The status of the crossing, Gaza's only connection to the outside world, has remained uncertain since Saturday, following Hamas's unprecedented military operation on Israel, as Egypt kept it open at some point for Gazans seeking refuge.
But, it has also been closed over fear for the lives of Egyptian and Palestinian border guards.
Meanwhile, another Egyptian security source, who asked to remain anonymous, told TNA that "a state of high alert had been declared on the borders with Gaza and Israel to ensure no attempts of infiltration by Palestinians into Egypt can take place."
A humanitarian crisis is expected to erupt at any given time, which will likely have a toll on Egypt, a country already undergoing economic turmoil and may be incapable of hosting more refugees.

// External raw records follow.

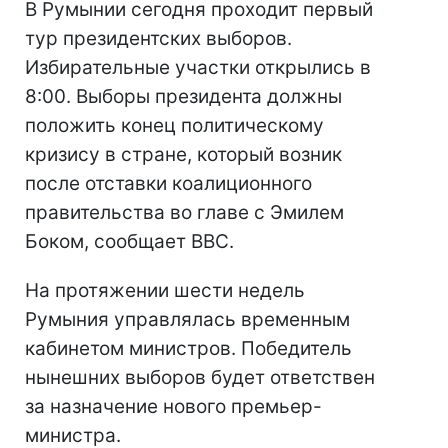
В Румынии сегодня проходит первый
тур президентских выборов.
Избирательные участки открылись в
8:00. Выборы президента должны
положить конец политическому
кризису в стране, который возник
после отставки коалиционного
правительства во главе с Эмилем
Боком, сообщает BBC.
На протяжении шести недель
Румыния управлялась временным
кабинетом министров. Победитель
нынешних выборов будет ответствен
за назначение нового премьер-
министра.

Since 2007, Egypt and Israel have imposed a strict blockade on Gaza after Hamas assumed power following clashes with the rival Fatah faction that rules the occupied West Bank.
It was not until nearly a decade later, when Hamas dropped its affiliation with the Muslim Brotherhood, a legally outlawed group in Egypt since 2014, that the Egyptian regime softened its tone towards the Palestinian faction.
Egypt and Israel have technically been at peace since 1978, sharing strong diplomatic and economic relations.
But the Egyptian people have been at loggerheads with successive Egyptian regimes over normalisation, as many consider Israel a coloniser of Palestine since the 1948 war, an oppressor of the Palestinian people, and a former occupier of the Sinai Peninsula.